In this study, lung ultrasound images of 60 children with NRDS and 90 children with other lung diseases were analyzed using ultrasound imaging histology. The results indicated that the models performed well in the training and validation cohorts. Specifically, in the training cohort, no statistically significant differences were observed in sensitivity, specificity, positive predictive value, or negative predictive value between the models. However, in the validation cohort, the Jordans were higher for the RF and SVM models and lower for the KNN and MLP models; the KNN model was poorly calibrated, whereas the other models were well calibrated, with the RF model being the best and the MLP and SVM models being the second best. When comparing the diagnostic efficacy of randomly selected lung ultrasound images between different levels of physicians, the RF model showed comparable diagnostic efficacy to senior physicians, with no statistically significant differences in sensitivity, specificity, positive predictive value, or negative predictive value. However, statistically significant differences were observed with junior physicians, and the Youden index was slightly lower than that of senior physicians and significantly higher than that of junior physicians. These results suggest that the RF model has better clinical application value. Furthermore, the RF model demonstrated stable and high application ability and proved to be the optimal model in the study of imaging-based histology-assisted diagnosis of NRDS.

Noteworthy, the RF model exhibits high accuracy and strong model generalization ability owing to the integrated algorithm that incorporates decision-tree-based stochastic attributes. The RF model demonstrated widespread applicability in various scenarios. For instance, Ren et al. [17] showed that the screening and predictive modeling of endometriosis-causing genes based on the RF model exhibited good clinical ability. Moreover, studies by Kwak et al. [18] and C. Venkata Narasimhulu [19] showed that the diagnostic efficacy of RF models is superior to that of experienced sonographers in diagnosing benign and malignant thyroid nodules and classifying benign and malignant renal cancers after noise reduction processing of the images. These studies indicate that the RF model is a useful tool for clinical practice and medical image classification, which is consistent with the RF model selected in this study for differentiating NRDS from non-NRDS lung ultrasound diseases.

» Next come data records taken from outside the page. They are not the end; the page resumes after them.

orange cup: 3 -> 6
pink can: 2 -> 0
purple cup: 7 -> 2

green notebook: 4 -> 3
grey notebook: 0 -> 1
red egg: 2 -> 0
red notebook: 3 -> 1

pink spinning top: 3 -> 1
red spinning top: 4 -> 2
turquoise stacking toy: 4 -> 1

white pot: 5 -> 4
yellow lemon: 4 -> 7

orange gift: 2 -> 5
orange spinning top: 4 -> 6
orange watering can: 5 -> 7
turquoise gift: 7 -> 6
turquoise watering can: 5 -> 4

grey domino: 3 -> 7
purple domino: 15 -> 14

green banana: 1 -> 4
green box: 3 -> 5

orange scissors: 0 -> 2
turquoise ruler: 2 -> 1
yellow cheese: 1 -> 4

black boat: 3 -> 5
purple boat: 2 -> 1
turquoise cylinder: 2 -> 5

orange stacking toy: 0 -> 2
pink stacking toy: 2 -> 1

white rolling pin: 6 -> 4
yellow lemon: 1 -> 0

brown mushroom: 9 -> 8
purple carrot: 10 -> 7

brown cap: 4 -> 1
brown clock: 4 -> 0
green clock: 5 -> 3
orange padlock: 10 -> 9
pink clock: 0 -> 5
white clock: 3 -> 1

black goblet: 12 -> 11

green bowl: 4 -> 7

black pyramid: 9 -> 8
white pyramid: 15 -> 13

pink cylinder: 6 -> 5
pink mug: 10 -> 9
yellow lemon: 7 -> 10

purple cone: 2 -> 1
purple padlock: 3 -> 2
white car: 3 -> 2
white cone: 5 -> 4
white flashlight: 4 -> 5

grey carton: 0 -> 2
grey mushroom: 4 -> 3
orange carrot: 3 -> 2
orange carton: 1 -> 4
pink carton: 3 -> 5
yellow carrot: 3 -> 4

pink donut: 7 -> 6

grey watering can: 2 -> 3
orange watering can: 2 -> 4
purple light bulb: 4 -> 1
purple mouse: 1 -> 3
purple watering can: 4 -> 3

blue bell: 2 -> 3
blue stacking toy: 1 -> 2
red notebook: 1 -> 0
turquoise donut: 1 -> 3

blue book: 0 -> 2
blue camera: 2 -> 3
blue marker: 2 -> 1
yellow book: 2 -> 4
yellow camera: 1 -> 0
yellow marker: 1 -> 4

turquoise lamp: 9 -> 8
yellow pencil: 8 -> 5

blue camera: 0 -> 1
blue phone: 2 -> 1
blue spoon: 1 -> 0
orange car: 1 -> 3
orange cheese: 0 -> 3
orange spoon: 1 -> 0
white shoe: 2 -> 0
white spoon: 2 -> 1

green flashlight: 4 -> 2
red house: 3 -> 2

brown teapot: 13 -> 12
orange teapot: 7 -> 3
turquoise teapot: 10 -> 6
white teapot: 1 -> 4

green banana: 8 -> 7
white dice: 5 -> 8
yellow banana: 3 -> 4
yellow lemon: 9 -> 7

This study had several limitations. First, this study used only one instrument model for image collection, and further exploration is required to determine whether the findings can be consistently reproduced using different instrument models. Second, this study was limited to a single-center setting; multicenter studies are needed to verify whether the diagnostic efficacy of the RF model is consistent across different settings. Finally, the sample size of this study was small, and obtaining a larger sample size for analysis would help verify the fundamental clinical characteristics of the children [20] and the stability of the model. These limitations highlight the need for further research to address these issues and improve the robustness of our findings.

Conclusions

In conclusion, the results of this study indicate that imaging histology analysis based on lung ultrasound images using the RF model resulted in superior diagnostic efficacy compared to other models, as demonstrated by its consistently high performance in both the training and validation cohorts, as well as in the evaluation of calibration curves. These findings suggest that the RF model is a promising approach for diagnosing neonatal respiratory distress syndrome based on lung ultrasound.